■ Job:
Quote every line of the items below word for word, leaving out the pictures.
-- START Material provided --
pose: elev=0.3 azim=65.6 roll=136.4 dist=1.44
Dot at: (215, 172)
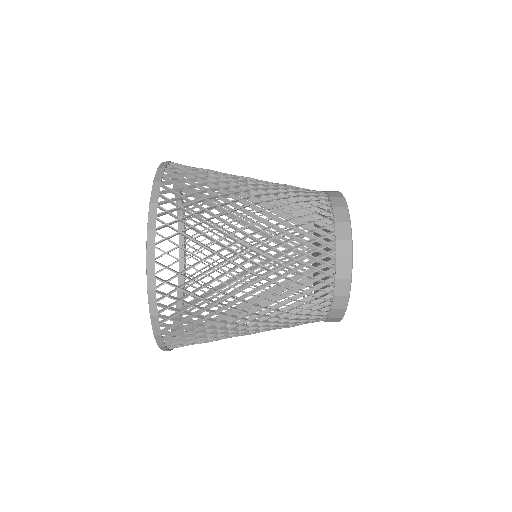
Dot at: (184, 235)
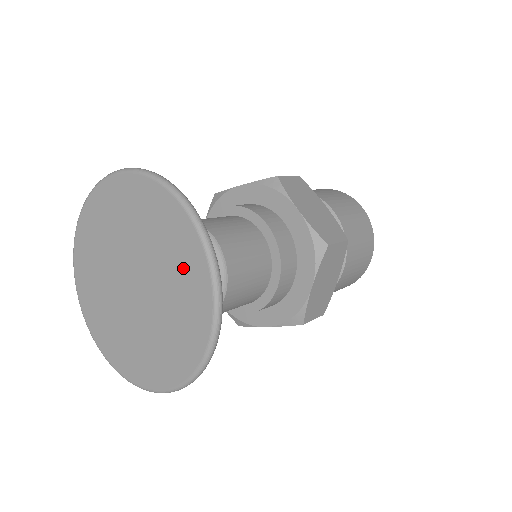
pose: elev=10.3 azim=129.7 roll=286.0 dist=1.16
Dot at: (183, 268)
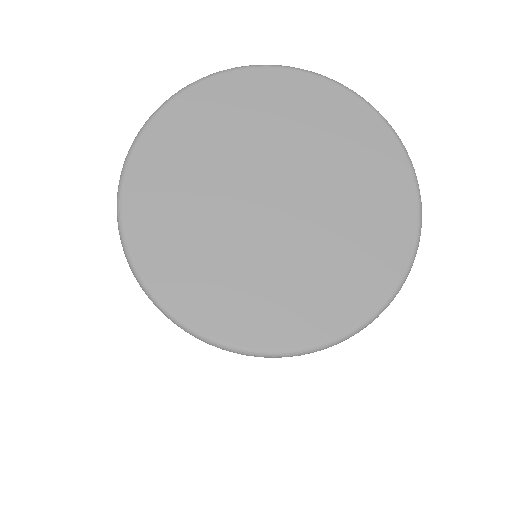
Dot at: (375, 190)
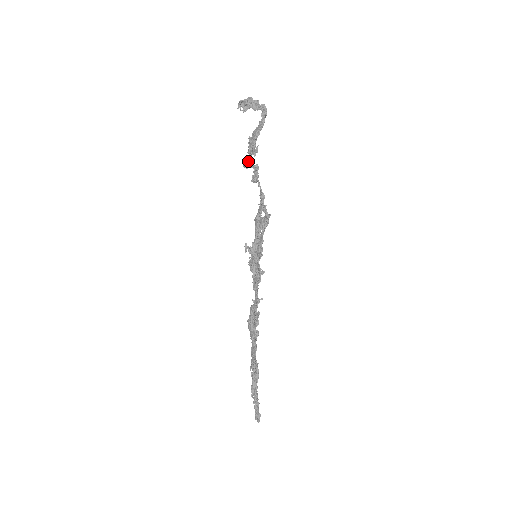
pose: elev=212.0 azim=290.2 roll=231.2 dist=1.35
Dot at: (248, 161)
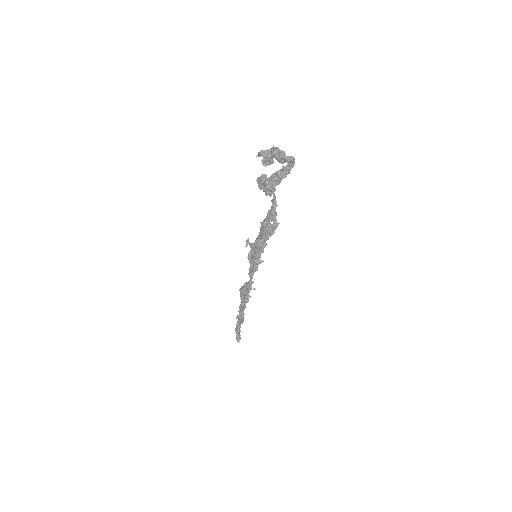
Dot at: occluded
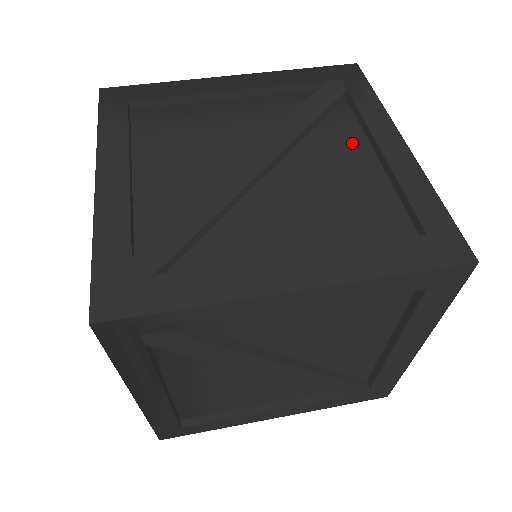
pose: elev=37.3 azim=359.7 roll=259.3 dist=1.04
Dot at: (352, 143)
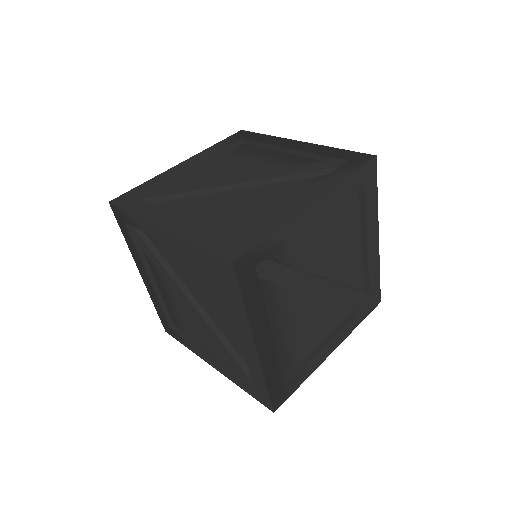
Dot at: (297, 194)
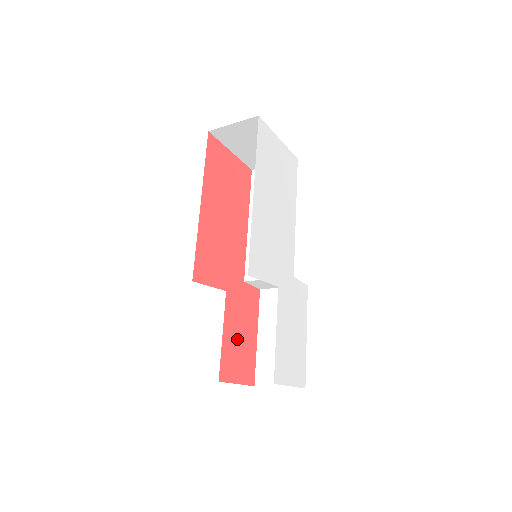
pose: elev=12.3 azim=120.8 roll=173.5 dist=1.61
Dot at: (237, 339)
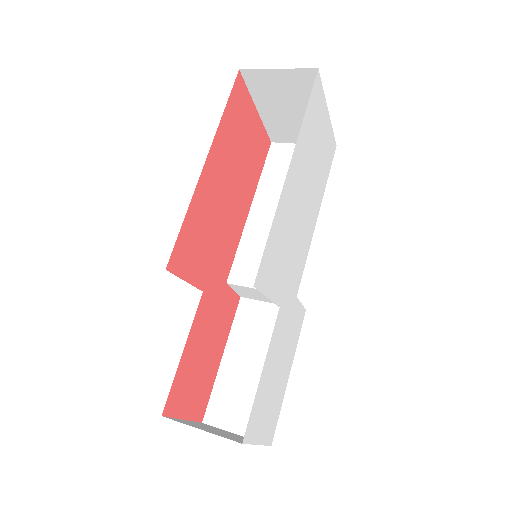
Dot at: (199, 358)
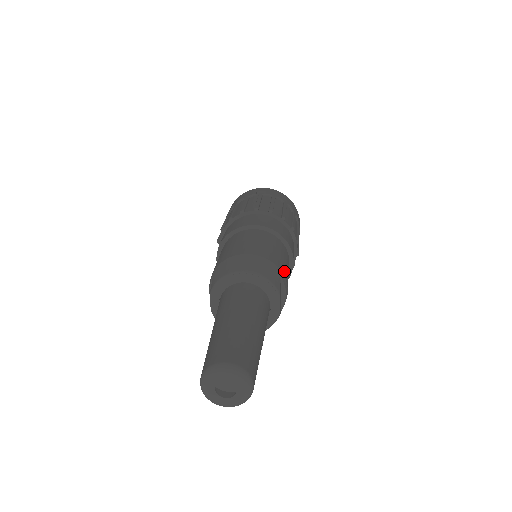
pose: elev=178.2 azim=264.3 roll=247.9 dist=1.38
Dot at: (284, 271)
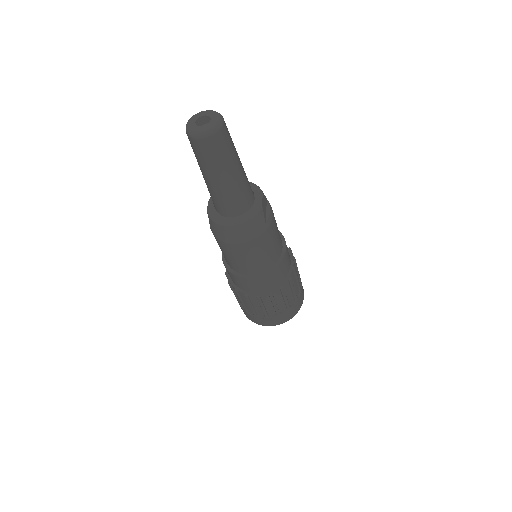
Dot at: occluded
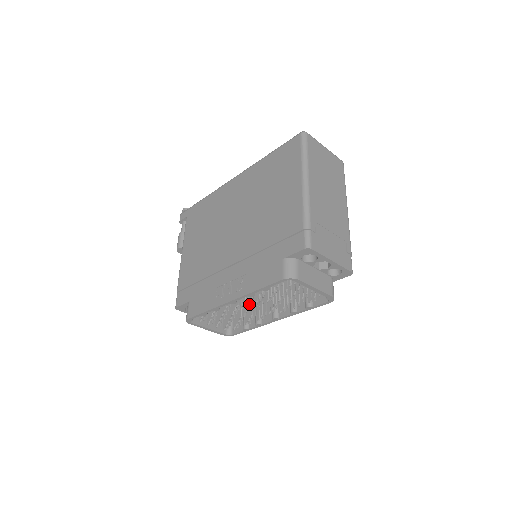
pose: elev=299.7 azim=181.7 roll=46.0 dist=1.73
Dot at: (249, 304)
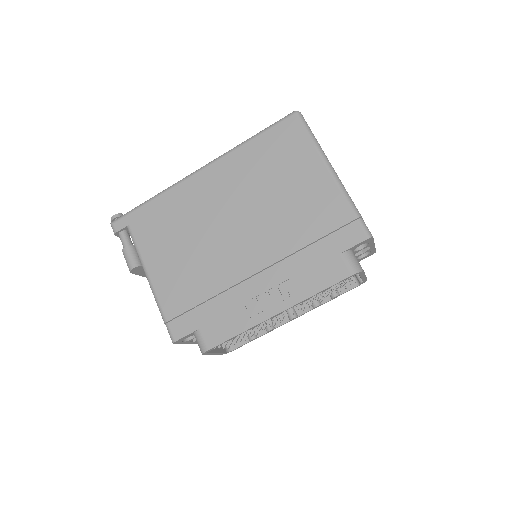
Dot at: occluded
-- END Material provided --
■ Answer to the exercise:
pose: elev=0.3 azim=65.6 roll=136.4 dist=1.44
Dot at: (215, 172)
Dot at: (184, 235)
pose: elev=10.3 azim=129.7 roll=286.0 dist=1.16
Dot at: (183, 268)
Dot at: (375, 190)
pose: elev=212.0 azim=290.2 roll=231.2 dist=1.35
Dot at: (248, 161)
Dot at: occluded
pose: elev=37.3 azim=359.7 roll=259.3 dist=1.04
Dot at: (352, 143)
Dot at: (297, 194)
pose: elev=12.3 azim=120.8 roll=173.5 dist=1.61
Dot at: (237, 339)
Dot at: (199, 358)
pose: elev=178.2 azim=264.3 roll=247.9 dist=1.38
Dot at: (284, 271)
Dot at: occluded
pose: elev=299.7 azim=181.7 roll=46.0 dist=1.73
Dot at: (249, 304)
Dot at: occluded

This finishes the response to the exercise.